Overseas and cross-border commercial real estate investment is alive and well. Where is the money flowing now, and into what types of projects?
Inbound Commercial Real Estate Investment
The US continues to be the top choice of global real estate investors. The vast majority of international investors and experts are still voting America as their favored destination to invest. Billions in international capital is coming in, in various forms. There is still massive individual investment happening in the residential sector, among new condos and second homes. As financing for forgeign nationals keeps regaining steam, even more may be able to make their American dreams come true.
The US is still seen as the best real estate investment destination for a variety of reasons. This includes; affordability, yields, growth potential, safety, and stability of the economy.
Compared to most first world countries American real estate is still on sale. It’s dirt cheap. That means easier entry for newer investors, and better ability to diversify. This also translates to more growth potential. The yields can be far more attractive too.
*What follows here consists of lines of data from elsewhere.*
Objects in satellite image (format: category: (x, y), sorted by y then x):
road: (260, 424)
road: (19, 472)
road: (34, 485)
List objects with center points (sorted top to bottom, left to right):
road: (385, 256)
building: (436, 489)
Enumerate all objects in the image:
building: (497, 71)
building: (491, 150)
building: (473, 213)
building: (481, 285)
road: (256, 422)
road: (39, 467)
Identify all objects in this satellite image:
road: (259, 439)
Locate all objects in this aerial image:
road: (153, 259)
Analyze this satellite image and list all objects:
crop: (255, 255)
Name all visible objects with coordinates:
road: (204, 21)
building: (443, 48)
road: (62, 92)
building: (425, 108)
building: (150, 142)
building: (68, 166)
There are other emerging countries out there, yet despite the big claims of growth potential and cheap property, they are often plagued by concerns over safety of property investments, and highly volatile economies.
Favored Types of Investment
Some of the most popular types of commercial property with those investing in the US include:
● Office buildings
● Mixed use
● Gas stations
● Land for development
● New condo projects
Ways to Invest
There are a variety of ways for global individuals and firms to participate in the market too:
● Creation of funds
● Through private financing
● Directly, in coordination with visa applications
Investing Overseas: Outbound Investment
Some big US based funds have ventured overseas in recent years. They have bought into India, Spain, and Italy, where they see distress, and conditions like the US experienced in the wake of 2008. However, individual American investors are typically not as comfortable or as used to investing overseas as Europeans, Asians, and South Americans.
These dynamics may change in the future, and outbound could once again become a more notable trend in the case of another US recesssion and housing downturn.
For now, some of the most common foreign investments remain distribution centers, outsourcing hubs, and remote branches of American businesses.
There continues to be substantial if not record levels of international real estate investment happening. This is not exclusive to residential real estate either. America is still home to many of the most desirable assets and properties, as well as investment opportunities. There are a variety of ways for global investors to participate, enabling individuals and foreign funds to get in on the action.